Opis meczu

kolejka
9
data
21 wrzesień 2003
godzina
15:00
pogoda
słonecznie
stadion
Skołoszów
widzów
300
sędziował
Dariusz Michalec (Lubaczów)
mecz
LKS Skołoszów - Bizon Medyka
wynik
4 - 1
bramki
1-0    J. Sobejko    40 min.

1-1    Serafin    65 min.

2-1    A. Mazurkiewicz    70 min.

3-1    Soja    71 min.

4-1    Miśko    79 min.

żółte kartki
Skołoszów: ---

Bizon: Górka, Serafin

czerwone kartki
Skołoszów: ---

Bizon: Kędzior 40. (słowna obraza sędziego)

składy

Skołoszów:
Popkiewicz

Siemaszkiewicz, J.Kolanek, K.Kolanek, M.Sobejko

Olech (46. A.Mazurkiewicz), K.Kogut, P.Kogut (85. P.Mazurkiewicz), Bach (50. Czubocha)

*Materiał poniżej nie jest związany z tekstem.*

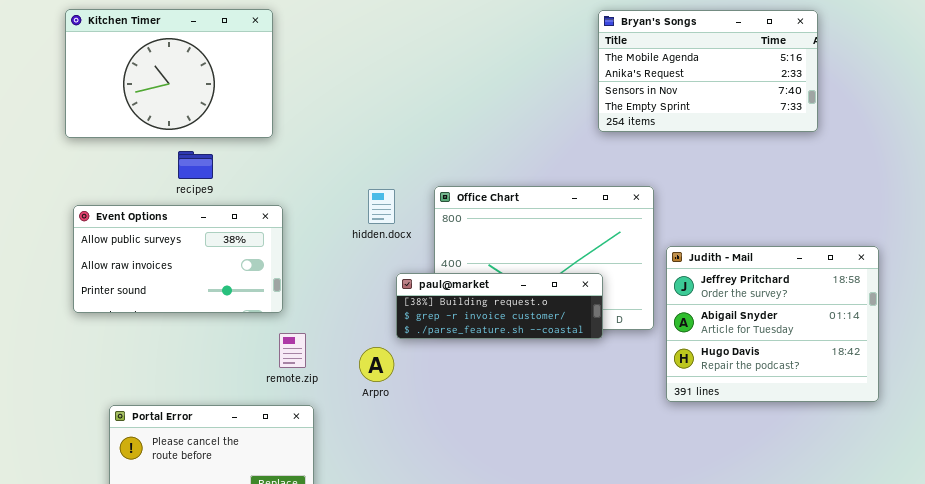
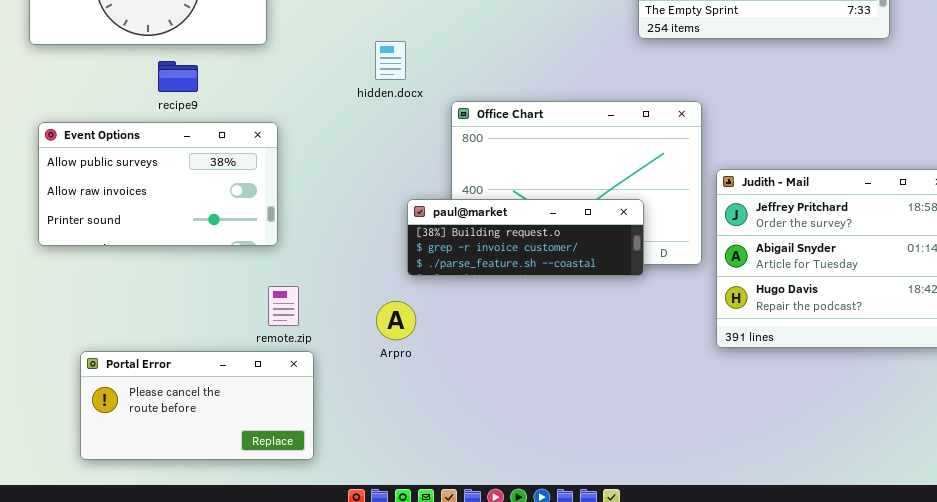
hidden.docx: [368,189,395,224] -> [375,41,406,80], moved
remote.zip: [279,333,306,368] -> [268,286,299,326], moved
Arpro: [359,347,394,382] -> [376,301,416,340], moved

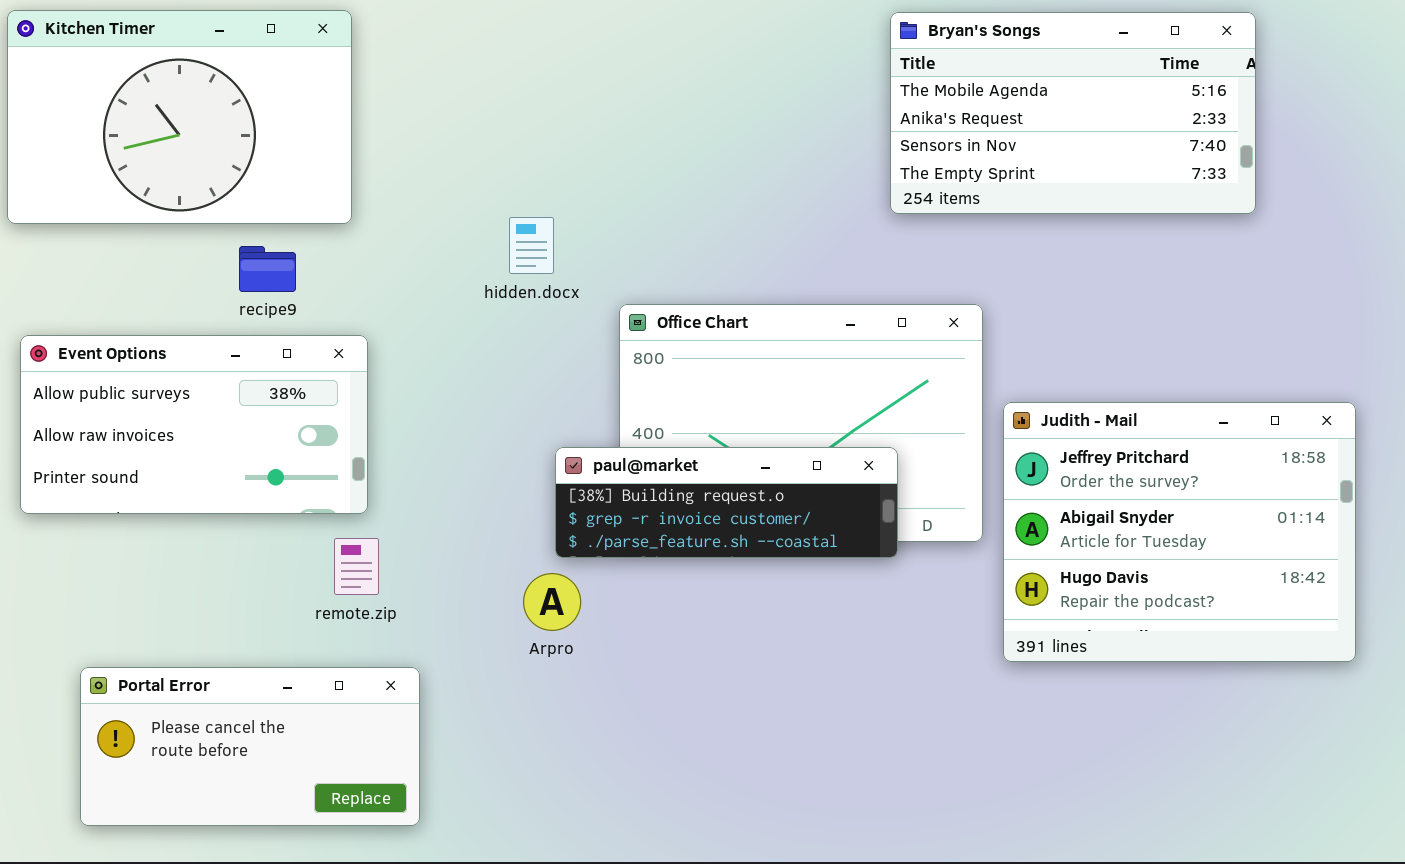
recipe9: [158,61,198,92] -> [239,246,296,292], moved
remote.zip: [268,286,299,326] -> [334,538,379,595], moved
Arpro: [376,301,416,340] -> [523,573,581,631], moved

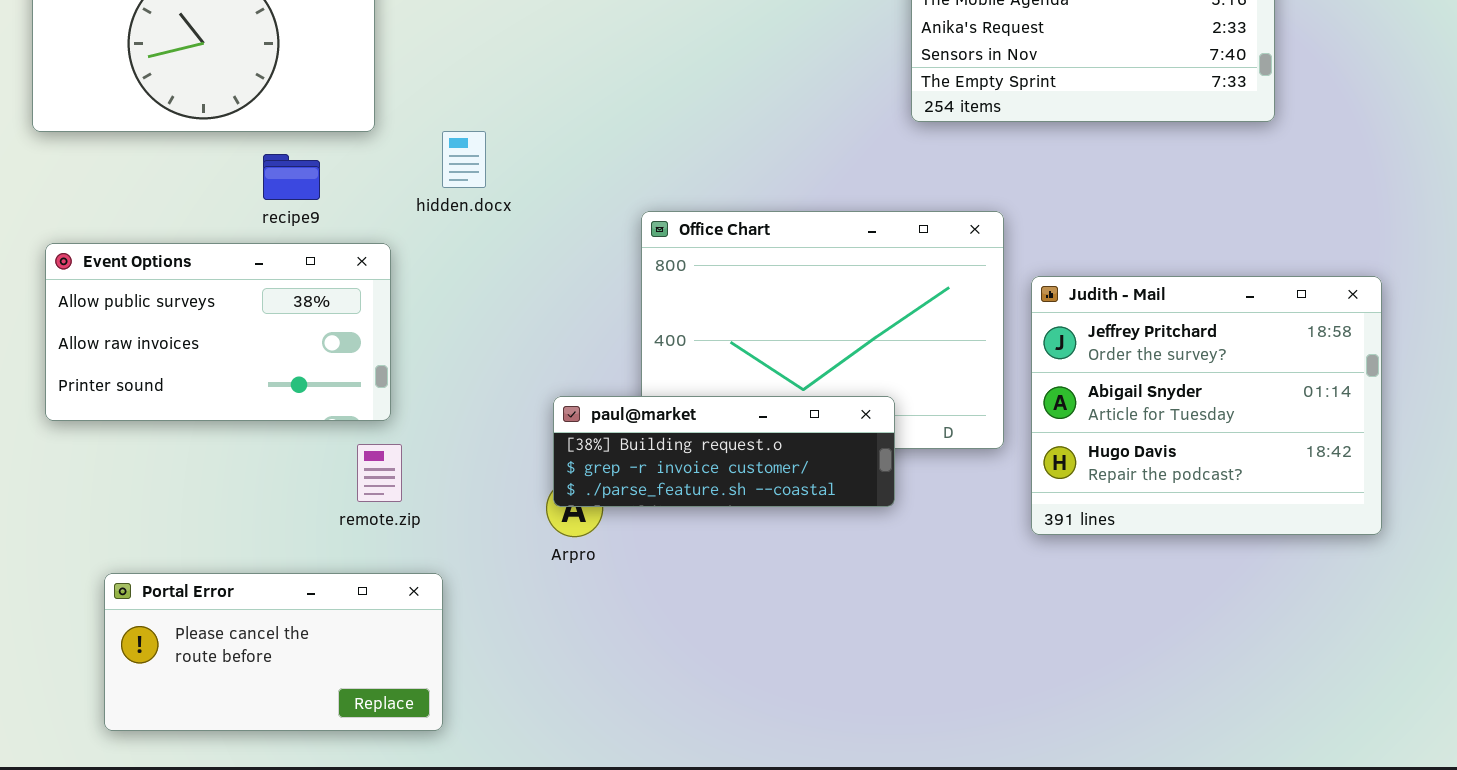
hidden.docx: [509,217,554,274] -> [442,131,486,188], moved
Judith - Mail: [1003,402,1356,662] -> [1031,276,1382,535], moved
paul@market: [555,447,898,558] -> [553,396,895,507], moved

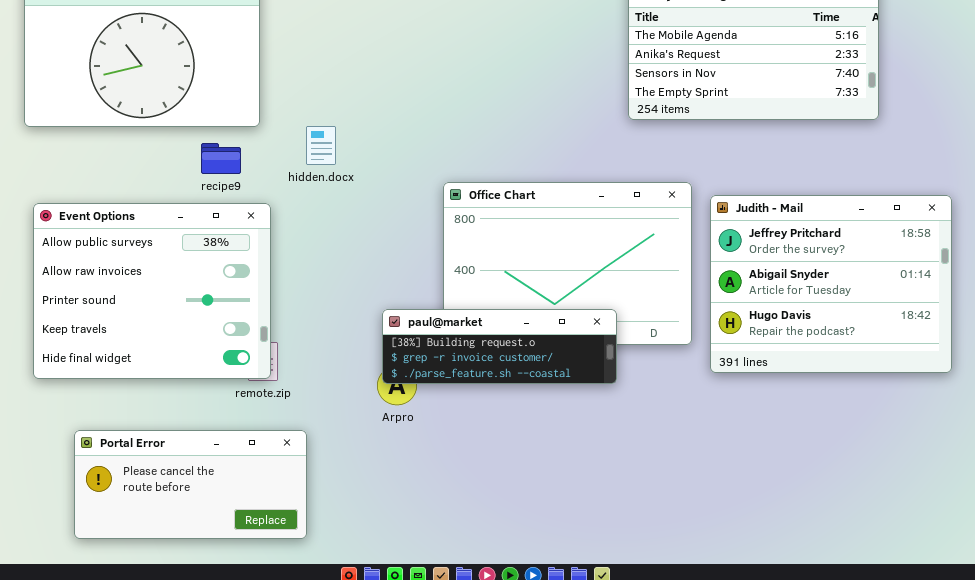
recipe9: [263,154,320,200] -> [201,143,241,174], moved
Event Options: [45,243,391,421] -> [33,203,271,379], resized
Judith - Mail: [1031,276,1382,535] -> [710,195,952,373], moved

Soja, J.Sobejko (46. Miśko)


Bizon:
Grodecki

Pikłowski, Jakubowski, D. Kędzior, D. Górka

B. Górka, Galanty, Serafin, Maksymowicz (70. Mikos)

Górniak, P. Kędzior

"trójka" meczu
Skołoszów: Paweł Kogut, Krzysztof Kogut

Bizon: Serafin

recenzja
Przy bardzo ładnej pogodzie rozegrano mecz 9. kolejki pomiedzy Skołoszowem, a Bizonem Medyka. Na trybunie zgromadziło się wiele kibiców, którzy nie byli zadowoleni przez całe 90 minut meczu. Bizon nastawił się na grę z kontry i tym samym od czasu do czasu atakował naszą bramkę (były to ataki niegroźne). Pierwsza bramka padła w dość kontrowersyjnej sytuacji. Po zagraniu w pole karne obrońca gości wpadł na murawę, a akcję kontynuował nasz zespół. Sędzia nie dopatrzył się czegoś nieprzepisowego tak więc gra została puszczona. Chwilę później zdobyliśmy bramkę po strzale kapitana Jerzego Sobejko z ok. 16 m. Przy tym strzale obrońca gości leżał na murawie zakrywając twarz. Bramka została uznana przez sędziego, który nie widząc faulu nie przerwał grę. Mogliśmy się zachować fair-play, ale w końcu nikt nikogo nie faulował. Pod adresem sędziego padły ostre słowa za tą decyzję czego efektem było wykluczenie z gry Kędziora. Do przerwy nie padło więcej bramek. Po zmianie stron grający w dziesiątkę goście zdobyli bramkę po błędzie Popkiewicza, który po dosyć lekkim strzale odbił piłkę przed siebie. Do piłki dopadł Serafin i zrobiło się 1:1. Ok. 20 min. przed końcem spotkania doszło do nokautu przeciwnika. Najpierw strzałem z ok 30 metrów popisał się wprowadzony z ławki Artur Mazurkiewicz. "Strzał życia". Minutę później po akcji Jan Kolanek-Krzysztof Kogut-Andrzej Soja padła bramka zdobyta przez tego ostatniego. Wynik został ustalony przez Jacka Miśko. On też podobnie jak Artek wszedł w II połowie. W II części gry zawodnicy Skołoszowa uderzali w poprzeczke Grodeckiego (K.Kogut, A.Mazurkiewicz). W drużynie seniorów zagrał brat Artka Mazurkiewicza- Przemek, który dzień wcześniej strzelił gola z połowy boiska w meczu juniorów.